L’ÉCRITURE IMBECILE
Louable serait d’aider la cause des femmes avec démord,
Si le faire ne mettait pas notre idiome en danger de mort.
Tout pesé, je suis fier de n’être qu’un titi sans diplôme aucun,
Car naître n’est rien comparé au besoin de devenir quelqu’un.
J’ose dire que si d’un cruel torero, je ne crains pas l’épée,
De la part d’un érudit, au parlé beau, j’ai tout à redouter.
Sachant qu’il n’y a point de baume qui apaise les maux,
Je n’ai de répit et de repos que dans le mélange des mots.
Qui dit que les malentendus ne sont guère les bienvenues,
Sait que dans l’esprit d’un lettré trottine une idée malvenue.
C’est au moment où vivre est devenu un sujet d’inquiétude,
Que ces mêmes viennent contrarier nos éphémères habitudes.
Orchestrés par des ténors rompus à l’art de la harangue,
Oubliant que, vivante, est toujours notre belle langue,
Si je pouvais prendre notre beau langage à bras-le-corps,
Je veillerai à ce que personne ne le complique plus encore.
D’autant, qu’introduire un artifice qui tend à l’honorer,
Je ne vois vraiment pas en quoi cela pourrait l’améliorer.
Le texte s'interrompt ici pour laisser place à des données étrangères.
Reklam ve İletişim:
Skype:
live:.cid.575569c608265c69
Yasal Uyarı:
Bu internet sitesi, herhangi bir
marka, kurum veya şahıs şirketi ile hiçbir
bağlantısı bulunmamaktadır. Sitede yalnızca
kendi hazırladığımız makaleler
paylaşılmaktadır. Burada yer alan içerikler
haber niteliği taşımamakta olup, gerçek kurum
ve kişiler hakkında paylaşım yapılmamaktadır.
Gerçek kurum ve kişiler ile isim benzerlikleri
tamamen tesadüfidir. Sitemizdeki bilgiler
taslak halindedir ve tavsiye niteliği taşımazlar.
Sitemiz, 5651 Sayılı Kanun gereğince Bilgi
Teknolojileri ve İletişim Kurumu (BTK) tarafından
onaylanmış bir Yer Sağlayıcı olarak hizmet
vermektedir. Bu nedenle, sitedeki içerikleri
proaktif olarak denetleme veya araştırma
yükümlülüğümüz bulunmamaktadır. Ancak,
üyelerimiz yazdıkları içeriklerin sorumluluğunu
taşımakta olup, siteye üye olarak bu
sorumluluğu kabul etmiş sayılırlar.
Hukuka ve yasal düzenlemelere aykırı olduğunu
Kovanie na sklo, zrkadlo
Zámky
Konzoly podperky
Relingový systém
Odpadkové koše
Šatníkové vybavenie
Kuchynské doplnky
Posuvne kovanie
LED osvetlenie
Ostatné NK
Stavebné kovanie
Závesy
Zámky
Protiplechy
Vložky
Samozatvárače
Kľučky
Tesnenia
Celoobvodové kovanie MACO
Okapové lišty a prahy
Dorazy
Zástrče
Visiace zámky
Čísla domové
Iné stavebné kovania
Accepter et faire sien le projet d’écriture inclusive,
N’est-ce pas en faire un jargon de manière abusive ?
Si, pour communiquer, il n’y a plus âmes qui vivent,
Comprendra-t-on enfin que nocive fut cette dérive.
N’ayant pas l’habitude d’avaler des couleuvres,
Craignant que cela ne soit qu’un hors-d’œuvre,
Puisque connu est mon amour du beau langage,
De mes pitoyables lacunes, je ne ferai pas étalage,
Convenez que si l’on veut faire une terre de litiges,
Évident que notre belle France perdra son prestige
Puisque menacé est le moyen de se comprendre,
J’en déduis, qu’au pire, il y a lieu de s’attendre…
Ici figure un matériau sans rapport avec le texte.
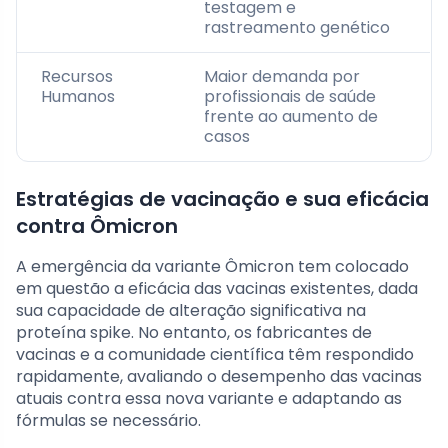
testagem e
rastreamento genético
Recursos
Maior demanda por
Humanos
profissionais de saúde
frente ao aumento de
casos
Estratégias de vacinação e sua eficácia
contra Ômicron
A emergência da variante Ômicron tem colocado
em questão a eficácia das vacinas existentes, dada
sua capacidade de alteração significativa na
proteína spike. No entanto, os fabricantes de
vacinas e a comunidade científica têm respondido
rapidamente, avaliando o desempenho das vacinas
atuais contra essa nova variante e adaptando as
fórmulas se necessário.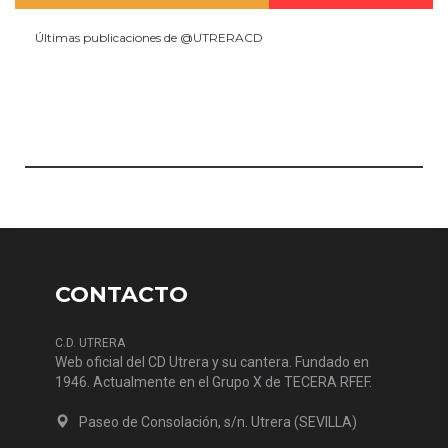
Últimas publicaciones de @UTRERACD
CONTACTO
C.D. UTRERA
Web oficial del CD Utrera y su cantera. Fundado en
1946. Actualmente en el Grupo X de TECERA RFEF.
Paseo de Consolación, s/n. Utrera (SEVILLA)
De fait, si notre crédit n’était pas menacé,
Pourquoi aurait-on besoin d’être protégé.
Un idiome frigorifié que l’on se plaît à dévêtir,
Est un peuple tout entier qui risque de s’abêtir.
Gaulois frère, si à mon instar tu comptes peu d’années,
Bien que jeune, à tout accepter, tu n’es pas condamné.
Au nom des poètes et des amoureux des mots,
Qui sent bon la France et soulagent nos maux.
Députés, si vous partagez une once de mon désarroi,
Étant élu pour cela, n’hésitez pas à user de vos droits,
Vous qui avez pour mission de nous bien servir,
Agissez avant que le navire langagier ne chavire.
À la prochaine rentrée députaire, si tel est votre choix,
Pour sauver notre avoir, je vous engage à voter une loi.
Alors, si projet voté et si uniquement en vers, il faille s’exprimer,
Espérant que les apyres comprennent que poétiser c’est légitimé.
Ce jour-là, puisque l’hexagone est au nirvana de la belle éloquence,
Je sais que notre belle France ne deviendra jamais le pays du silence.